(Brief): How many lines of the data hold the word "start"? State the number and nothing else.

Saved entries
++++++++++++++++++++
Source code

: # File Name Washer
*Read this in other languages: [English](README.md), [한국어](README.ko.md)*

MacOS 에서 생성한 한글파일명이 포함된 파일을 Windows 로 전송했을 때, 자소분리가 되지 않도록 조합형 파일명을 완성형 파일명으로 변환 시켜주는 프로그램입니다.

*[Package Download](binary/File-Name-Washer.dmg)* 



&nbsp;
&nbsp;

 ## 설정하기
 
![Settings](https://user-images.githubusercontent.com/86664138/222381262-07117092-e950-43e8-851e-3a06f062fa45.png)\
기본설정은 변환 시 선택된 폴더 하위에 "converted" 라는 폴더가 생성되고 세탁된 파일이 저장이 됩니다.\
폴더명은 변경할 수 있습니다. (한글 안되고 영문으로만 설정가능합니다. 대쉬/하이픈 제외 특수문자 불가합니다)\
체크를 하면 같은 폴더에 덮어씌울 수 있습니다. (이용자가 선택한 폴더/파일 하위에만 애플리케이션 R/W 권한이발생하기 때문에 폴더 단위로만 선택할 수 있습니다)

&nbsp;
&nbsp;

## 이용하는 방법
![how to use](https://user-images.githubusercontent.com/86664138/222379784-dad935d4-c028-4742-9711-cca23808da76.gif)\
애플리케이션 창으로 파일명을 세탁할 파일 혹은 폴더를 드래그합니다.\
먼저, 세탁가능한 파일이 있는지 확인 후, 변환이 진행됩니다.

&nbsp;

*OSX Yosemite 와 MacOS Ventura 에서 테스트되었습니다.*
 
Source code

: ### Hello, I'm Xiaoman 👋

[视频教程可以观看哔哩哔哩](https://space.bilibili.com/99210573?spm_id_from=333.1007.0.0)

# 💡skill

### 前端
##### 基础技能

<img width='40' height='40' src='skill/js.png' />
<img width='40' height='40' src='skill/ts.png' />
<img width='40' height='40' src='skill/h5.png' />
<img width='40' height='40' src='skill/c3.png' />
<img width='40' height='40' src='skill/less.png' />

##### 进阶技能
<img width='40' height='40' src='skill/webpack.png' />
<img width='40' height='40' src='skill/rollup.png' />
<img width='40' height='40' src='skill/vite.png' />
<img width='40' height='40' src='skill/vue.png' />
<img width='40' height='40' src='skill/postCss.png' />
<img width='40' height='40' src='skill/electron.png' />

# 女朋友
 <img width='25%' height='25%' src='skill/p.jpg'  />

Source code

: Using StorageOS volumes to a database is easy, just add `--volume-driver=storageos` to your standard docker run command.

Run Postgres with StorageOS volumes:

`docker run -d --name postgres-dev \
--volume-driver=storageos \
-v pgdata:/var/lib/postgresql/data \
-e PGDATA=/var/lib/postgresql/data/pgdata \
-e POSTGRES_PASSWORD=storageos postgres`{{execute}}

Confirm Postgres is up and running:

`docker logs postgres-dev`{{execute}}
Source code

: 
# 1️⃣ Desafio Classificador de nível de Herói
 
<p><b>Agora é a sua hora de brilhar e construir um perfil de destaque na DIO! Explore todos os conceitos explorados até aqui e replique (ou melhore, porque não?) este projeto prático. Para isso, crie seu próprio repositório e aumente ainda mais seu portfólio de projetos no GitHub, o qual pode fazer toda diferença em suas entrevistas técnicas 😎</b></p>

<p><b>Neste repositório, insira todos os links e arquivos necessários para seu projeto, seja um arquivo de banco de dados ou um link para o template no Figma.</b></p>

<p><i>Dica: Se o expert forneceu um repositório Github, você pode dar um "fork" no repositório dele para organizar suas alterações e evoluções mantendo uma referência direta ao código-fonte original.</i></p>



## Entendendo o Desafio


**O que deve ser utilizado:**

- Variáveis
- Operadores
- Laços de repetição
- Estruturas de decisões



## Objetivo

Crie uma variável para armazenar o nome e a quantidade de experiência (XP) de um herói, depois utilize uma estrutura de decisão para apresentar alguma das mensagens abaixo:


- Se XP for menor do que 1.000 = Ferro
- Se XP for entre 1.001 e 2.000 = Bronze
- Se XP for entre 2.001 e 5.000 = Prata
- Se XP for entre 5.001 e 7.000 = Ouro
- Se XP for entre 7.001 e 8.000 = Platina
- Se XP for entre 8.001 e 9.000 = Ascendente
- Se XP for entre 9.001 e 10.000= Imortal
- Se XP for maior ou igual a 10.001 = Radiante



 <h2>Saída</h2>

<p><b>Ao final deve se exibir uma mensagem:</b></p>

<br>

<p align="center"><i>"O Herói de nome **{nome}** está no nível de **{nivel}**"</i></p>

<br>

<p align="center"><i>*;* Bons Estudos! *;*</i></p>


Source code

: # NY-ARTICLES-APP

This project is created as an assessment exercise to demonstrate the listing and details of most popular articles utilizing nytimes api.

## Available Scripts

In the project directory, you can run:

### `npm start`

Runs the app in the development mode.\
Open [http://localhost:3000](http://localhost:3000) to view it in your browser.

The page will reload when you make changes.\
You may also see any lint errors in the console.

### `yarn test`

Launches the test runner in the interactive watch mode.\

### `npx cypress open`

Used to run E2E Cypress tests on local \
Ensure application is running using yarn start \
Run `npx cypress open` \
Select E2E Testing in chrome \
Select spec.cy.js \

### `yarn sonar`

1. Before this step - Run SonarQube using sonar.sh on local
++++++++++++++++++++
(Output of the exercise): 2